→ **Work instruction**: Would you repeat every line of the data exactly?

→ **Entries provided**:

▬▬▬

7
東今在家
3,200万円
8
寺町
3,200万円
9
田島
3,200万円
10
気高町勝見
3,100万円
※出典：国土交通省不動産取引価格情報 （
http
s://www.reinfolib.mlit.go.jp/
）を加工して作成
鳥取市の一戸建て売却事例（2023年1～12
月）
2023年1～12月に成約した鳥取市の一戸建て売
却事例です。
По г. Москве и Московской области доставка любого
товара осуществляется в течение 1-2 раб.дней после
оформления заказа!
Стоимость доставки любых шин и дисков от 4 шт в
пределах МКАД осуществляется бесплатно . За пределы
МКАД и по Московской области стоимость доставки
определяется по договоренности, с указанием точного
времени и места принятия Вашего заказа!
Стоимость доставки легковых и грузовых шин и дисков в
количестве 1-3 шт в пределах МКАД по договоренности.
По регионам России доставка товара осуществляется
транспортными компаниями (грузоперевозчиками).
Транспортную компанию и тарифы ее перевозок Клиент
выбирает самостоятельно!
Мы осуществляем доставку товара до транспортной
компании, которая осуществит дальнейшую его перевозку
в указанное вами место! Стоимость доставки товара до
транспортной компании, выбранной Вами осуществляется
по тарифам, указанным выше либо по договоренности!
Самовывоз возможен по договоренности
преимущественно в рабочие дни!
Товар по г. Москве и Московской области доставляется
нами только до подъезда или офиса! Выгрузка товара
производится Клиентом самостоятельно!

▬▬▬

→ **Solution to this exercise**:
7
東今在家
3,200万円
8
寺町
3,200万円
9
田島
3,200万円
10
気高町勝見
3,100万円
※出典：国土交通省不動産取引価格情報 （
http
s://www.reinfolib.mlit.go.jp/
）を加工して作成
鳥取市の一戸建て売却事例（2023年1～12
月）
2023年1～12月に成約した鳥取市の一戸建て売
却事例です。
По г. Москве и Московской области доставка любого
товара осуществляется в течение 1-2 раб.дней после
оформления заказа!
Стоимость доставки любых шин и дисков от 4 шт в
пределах МКАД осуществляется бесплатно . За пределы
МКАД и по Московской области стоимость доставки
определяется по договоренности, с указанием точного
времени и места принятия Вашего заказа!
Стоимость доставки легковых и грузовых шин и дисков в
количестве 1-3 шт в пределах МКАД по договоренности.
По регионам России доставка товара осуществляется
транспортными компаниями (грузоперевозчиками).
Транспортную компанию и тарифы ее перевозок Клиент
выбирает самостоятельно!
Мы осуществляем доставку товара до транспортной
компании, которая осуществит дальнейшую его перевозку
в указанное вами место! Стоимость доставки товара до
транспортной компании, выбранной Вами осуществляется
по тарифам, указанным выше либо по договоренности!
Самовывоз возможен по договоренности
преимущественно в рабочие дни!
Товар по г. Москве и Московской области доставляется
нами только до подъезда или офиса! Выгрузка товара
производится Клиентом самостоятельно!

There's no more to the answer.